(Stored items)
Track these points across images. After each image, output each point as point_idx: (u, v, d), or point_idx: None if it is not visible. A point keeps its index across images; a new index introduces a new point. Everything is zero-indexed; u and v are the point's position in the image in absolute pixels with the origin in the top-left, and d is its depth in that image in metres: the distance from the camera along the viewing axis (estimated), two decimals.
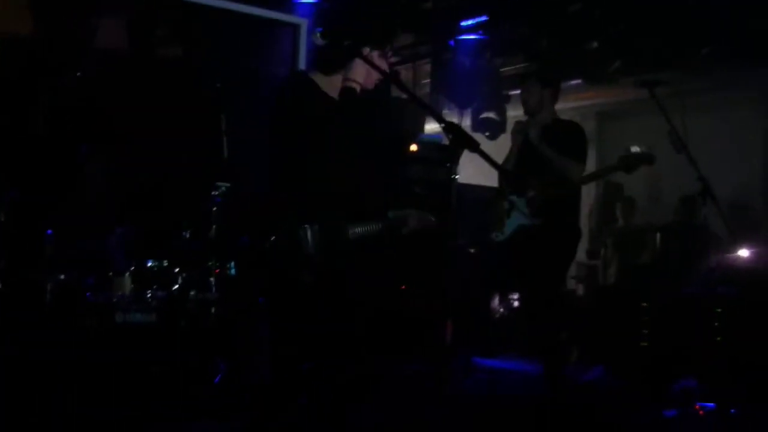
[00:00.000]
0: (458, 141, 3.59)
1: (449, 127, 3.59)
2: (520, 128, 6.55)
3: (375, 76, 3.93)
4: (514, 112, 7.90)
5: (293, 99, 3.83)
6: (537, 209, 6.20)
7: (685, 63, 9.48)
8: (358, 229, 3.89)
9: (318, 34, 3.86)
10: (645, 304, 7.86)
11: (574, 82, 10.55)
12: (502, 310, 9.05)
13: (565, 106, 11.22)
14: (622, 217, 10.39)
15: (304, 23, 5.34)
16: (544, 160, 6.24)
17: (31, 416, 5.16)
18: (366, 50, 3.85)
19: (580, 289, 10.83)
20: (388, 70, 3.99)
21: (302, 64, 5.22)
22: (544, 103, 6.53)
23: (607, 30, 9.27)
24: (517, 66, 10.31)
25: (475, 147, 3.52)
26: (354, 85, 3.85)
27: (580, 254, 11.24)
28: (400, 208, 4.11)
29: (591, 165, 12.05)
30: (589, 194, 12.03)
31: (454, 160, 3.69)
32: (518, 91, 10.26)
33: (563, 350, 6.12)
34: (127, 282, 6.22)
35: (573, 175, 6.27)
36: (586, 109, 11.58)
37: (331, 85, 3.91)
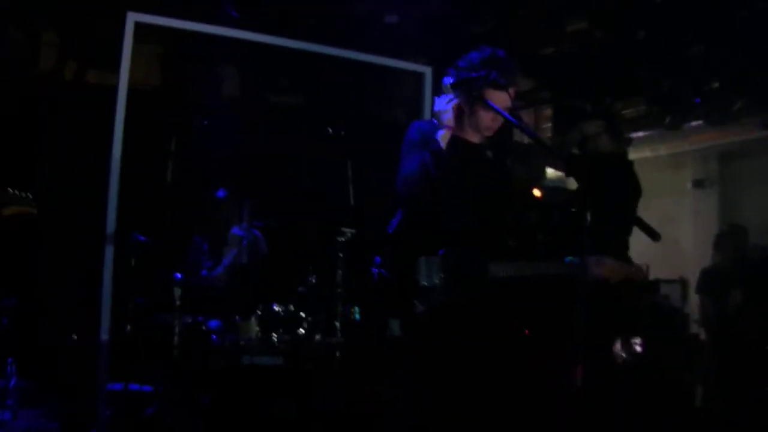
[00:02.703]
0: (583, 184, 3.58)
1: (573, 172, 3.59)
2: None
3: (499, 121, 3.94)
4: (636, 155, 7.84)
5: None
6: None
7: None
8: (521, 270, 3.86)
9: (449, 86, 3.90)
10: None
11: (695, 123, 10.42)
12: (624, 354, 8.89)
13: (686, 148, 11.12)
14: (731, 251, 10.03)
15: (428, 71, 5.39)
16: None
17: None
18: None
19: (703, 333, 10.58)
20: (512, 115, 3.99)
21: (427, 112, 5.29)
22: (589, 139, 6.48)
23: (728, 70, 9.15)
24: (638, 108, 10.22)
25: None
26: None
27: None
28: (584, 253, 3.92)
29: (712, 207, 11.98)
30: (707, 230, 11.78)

[Task requirements]
Extract, verbatim and alone, the lines from the line that contains "33: (563, 350, 6.12)" to the last line of the records, inclusive; drop any picture.

[Exercise result]
33: (563, 350, 6.12)
34: (127, 282, 6.22)
35: (573, 175, 6.27)
36: (586, 109, 11.58)
37: (331, 85, 3.91)
[00:02.703]
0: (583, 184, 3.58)
1: (573, 172, 3.59)
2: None
3: (499, 121, 3.94)
4: (636, 155, 7.84)
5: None
6: None
7: None
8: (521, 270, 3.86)
9: (449, 86, 3.90)
10: None
11: (695, 123, 10.42)
12: (624, 354, 8.89)
13: (686, 148, 11.12)
14: (731, 251, 10.03)
15: (428, 71, 5.39)
16: None
17: None
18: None
19: (703, 333, 10.58)
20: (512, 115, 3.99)
21: (427, 112, 5.29)
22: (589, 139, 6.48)
23: (728, 70, 9.15)
24: (638, 108, 10.22)
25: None
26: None
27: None
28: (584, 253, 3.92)
29: (712, 207, 11.98)
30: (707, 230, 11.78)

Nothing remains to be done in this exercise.